The repressive diversion of supplies in the south – combined with the military burning and razing operations (see Sections 1.a. and 2.d.) – has limited the population's access to food, medicine, drinking water, and transportation.

Citizens considered to be of Iranian origin must carry special identification and are often precluded from desirable employment.

People with Disabilities

No information is available on the Government's efforts to assist people with disabilities or to indicate whether it has enacted legislation or otherwise mandated provision of accessibility for the disabled.

Section 6 Worker Rights

a. The Right of Association

Although Iraq is a party to the 1919 Constitution of the International Labor Organization (ILO), which guarantees the freedom of association, trade unions independent of government control do not exist in Iraq. The Trade Union Organization Law of June 2, 1987, prescribes a monolithic trade union structure for organized labor.

Workers in private and mixed enterprises and cooperatives – but not public employees or workers in state enterprises – have the right to join local union committees. The committees are linked to trade unions, which in turn are part of provincial trade union federations. At the top is a single umbrella organization, the Iraqi General Federation of Trade Unions, which is linked to the Ba'ath Party and is utilized to promote party principles and policies among union members. The General Federation is affiliated with the International Confederation of Arab Trade Unions and the formerly Soviet-controlled World Federation of Trade Unions.

Union members have not been systematically targeted for human rights abuses.

The right to strike is heavily circumscribed by the Labor Law of 1987, and no strike has been reported over the past two decades.

b. The Right To Organize and Bargain Collectively

The right to bargain collectively is not recognized. Salaries for public sector workers (i.e., the bulk of the employed) are set by the Government. Wages in the much smaller private sector are set by employers or negotiated individually with workers.

The Labor Code does not protect workers from antiunion discrimination, a failure that has been criticized repeatedly by the ILO's Committee of Experts. There are no export processing zones in Iraq.

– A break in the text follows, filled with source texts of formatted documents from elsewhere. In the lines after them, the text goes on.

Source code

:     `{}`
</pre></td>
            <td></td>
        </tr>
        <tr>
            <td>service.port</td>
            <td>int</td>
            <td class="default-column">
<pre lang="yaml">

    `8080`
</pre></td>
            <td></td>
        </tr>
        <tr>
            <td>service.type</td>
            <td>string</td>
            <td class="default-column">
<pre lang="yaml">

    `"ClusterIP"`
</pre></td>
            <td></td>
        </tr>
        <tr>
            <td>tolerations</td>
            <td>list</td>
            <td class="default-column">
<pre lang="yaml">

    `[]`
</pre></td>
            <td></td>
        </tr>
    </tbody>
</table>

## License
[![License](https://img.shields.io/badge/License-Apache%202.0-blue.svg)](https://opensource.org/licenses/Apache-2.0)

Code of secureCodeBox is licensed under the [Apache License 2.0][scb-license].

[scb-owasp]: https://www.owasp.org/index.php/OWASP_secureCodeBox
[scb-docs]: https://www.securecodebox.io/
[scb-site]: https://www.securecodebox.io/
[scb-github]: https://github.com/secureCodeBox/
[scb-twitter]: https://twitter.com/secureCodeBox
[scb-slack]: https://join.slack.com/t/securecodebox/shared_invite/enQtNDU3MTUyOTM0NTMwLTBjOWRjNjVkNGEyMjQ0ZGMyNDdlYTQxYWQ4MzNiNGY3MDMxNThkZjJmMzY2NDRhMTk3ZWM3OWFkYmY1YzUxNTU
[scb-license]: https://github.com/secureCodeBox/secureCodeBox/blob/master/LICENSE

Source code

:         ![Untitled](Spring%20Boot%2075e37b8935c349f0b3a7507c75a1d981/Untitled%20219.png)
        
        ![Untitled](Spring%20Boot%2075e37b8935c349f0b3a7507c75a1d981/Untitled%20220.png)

c. Prohibition of Forced or Compulsory Labor

Compulsory labor is theoretically prohibited by law. However, Iraq's Penal Code allows prison sentences – including compulsory labor – for civil servants and employees of state enterprises accused of breaches of labor discipline such as resignation from the job. According to ILO commitee reports, foreign workers in Iraq have been prevented from terminating their employment to return home because of government-imposed penal sanctions on persons who do so.

d. Minimum Age for Employment of Children

Employment of children under age 14 is legally forbidden except in small-scale family enterprises. Children are nevertheless frequently encouraged to work as necessary to support their families. The law stipulates that employees between the ages of 14 and 18 work fewer hours per week than adults.

e. Acceptable Conditions of Work

The workweek in urban areas is 6 days, 7 to 8 hours per day, for workers in the private and mixed sectors. These provisions do not apply to agricultural workers, whose workweek and workday vary according to individual employer-employee agreements. Hours for government employees are set by the head of each ministry.

Occupational safety programs are in effect in state-run enterprises, and inspectors theoretically make periodic inspections of private establishments. Enforcement varies widely.



[1]* Because the United States has no embassy in Iraq, this report draws to a large extent on non-U.S. Government sources.